● **TASK STATEMENT**
List every row that contains the string "двери", copying each one in full. The match is case-sensitive.

──────────────────────────────

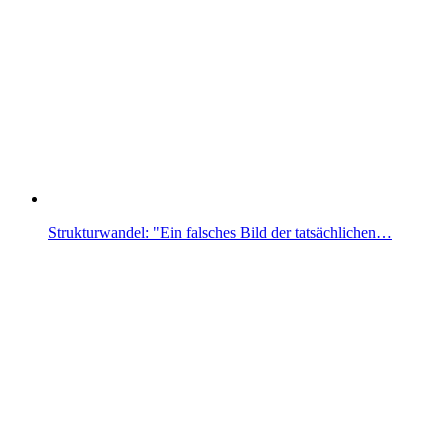
Strukturwandel: "Ein falsches Bild der tatsächlichen…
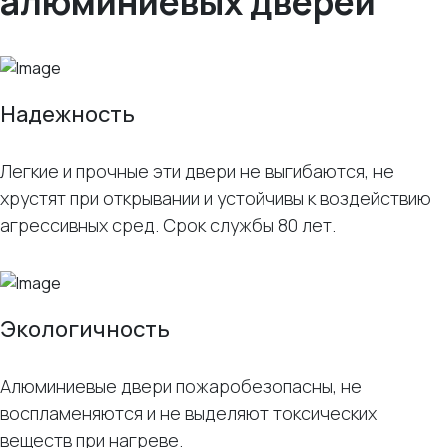
алюминиевых дверей
Надежность
Легкие и прочные эти двери не выгибаются, не
хрустят при открывании и устойчивы к воздействию
агрессивных сред. Срок службы 80 лет.
Экологичность
Алюминиевые двери пожаробезопасны, не
воспламеняются и не выделяют токсических
веществ при нагреве.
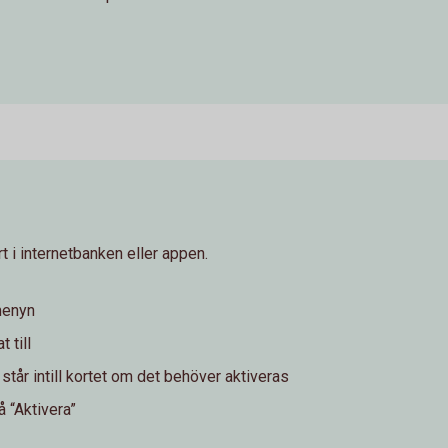
t i internetbanken eller appen.
menyn
 till
 står intill kortet om det behöver aktiveras
å “Aktivera”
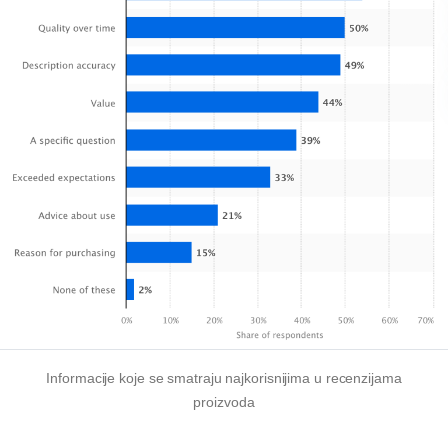
Informacije koje se smatraju najkorisnijima u recenzijama
proizvoda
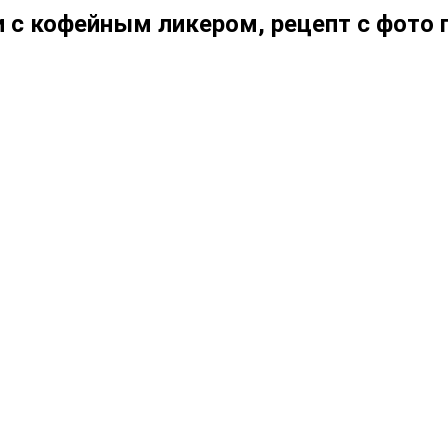
 с кофейным ликером, рецепт с фото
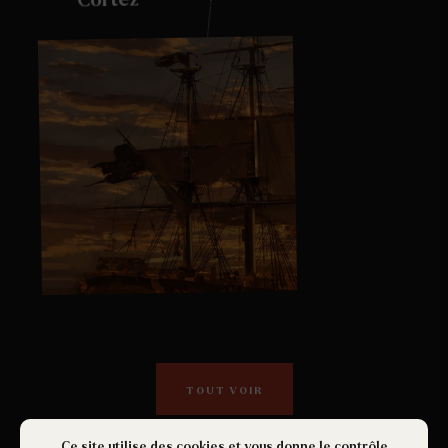
TOUT VOIR
Ce site utilise des cookies et vous donne le contrôle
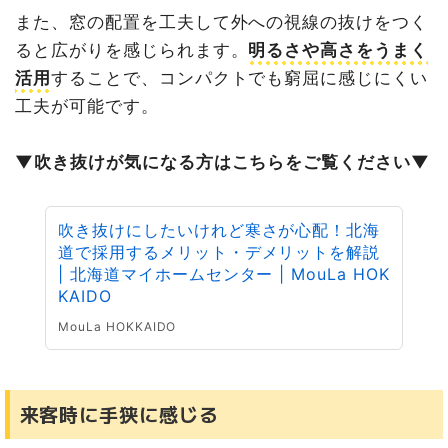
また、窓の配置を工夫して外への視線の抜けをつく
ると広がりを感じられます。
明るさや高さをうまく
活用
することで、コンパクトでも窮屈に感じにくい
工夫が可能です。
▼吹き抜けが気になる方はこちらをご覧ください▼
吹き抜けにしたいけれど寒さが心配！北海
道で採用するメリット・デメリットを解説
| 北海道マイホームセンター | MouLa HOK
KAIDO
MouLa HOKKAIDO
来客時に手狭に感じる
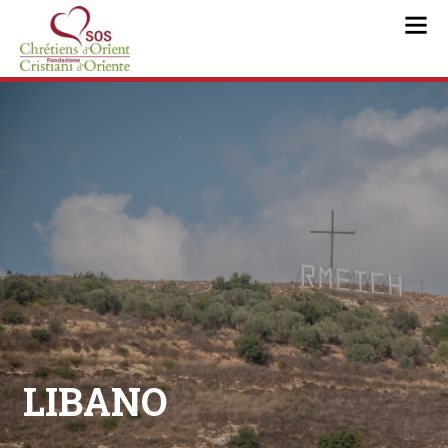
LIBANO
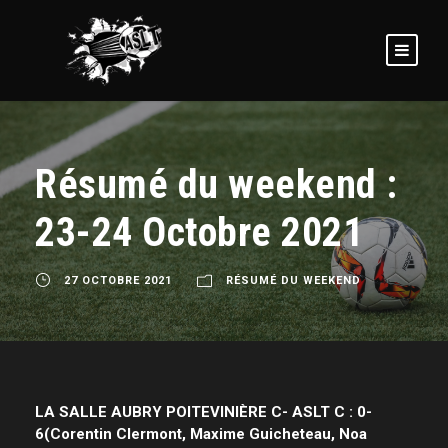
Résumé du weekend :
23-24 Octobre 2021
27 OCTOBRE 2021
RÉSUMÉ DU WEEKEND
LA SALLE AUBRY POITEVINI
È
RE C- ASLT C : 0-
6(Corentin Clermont, Maxime Guicheteau, Noa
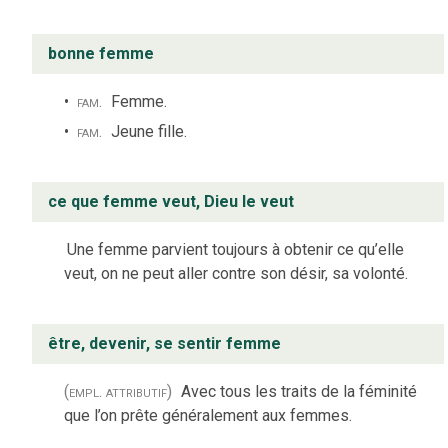
bonne femme
fam.
Femme.
fam.
Jeune fille.
ce que femme veut, Dieu le veut
Une femme parvient toujours à obtenir ce qu’elle
veut, on ne peut aller contre son désir, sa volonté.
être, devenir, se sentir femme
(empl. attributif)
Avec tous les traits de la féminité
que l’on prête généralement aux femmes.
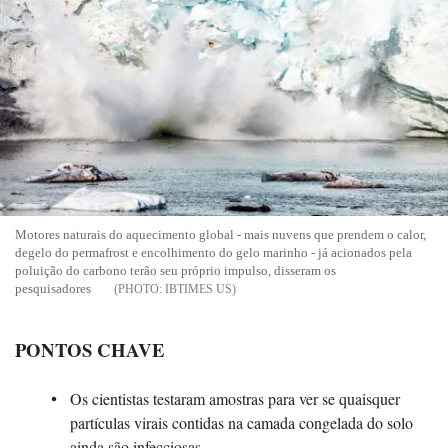
Motores naturais do aquecimento global - mais nuvens que prendem o calor,
degelo do permafrost e encolhimento do gelo marinho - já acionados pela
poluição do carbono terão seu próprio impulso, disseram os
pesquisadores
IBTIMES US
PONTOS CHAVE
Os cientistas testaram amostras para ver se quaisquer
partículas virais contidas na camada congelada do solo
ainda são infecciosas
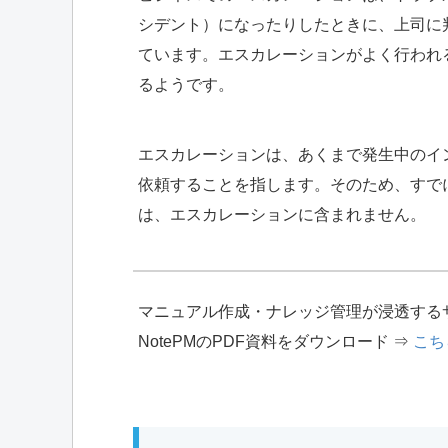
シデント）になったりしたときに、上司に
ています。エスカレーションがよく行われ
るようです。
エスカレーションは、あくまで発生中のイ
依頼することを指します。そのため、すで
は、エスカレーションに含まれません。
マニュアル作成・ナレッジ管理が浸透する
NotePMのPDF資料をダウンロード ⇒
こち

──────────────────────────────

● **FINISHED EXERCISE**
Легкие и прочные эти двери не выгибаются, не
Алюминиевые двери пожаробезопасны, не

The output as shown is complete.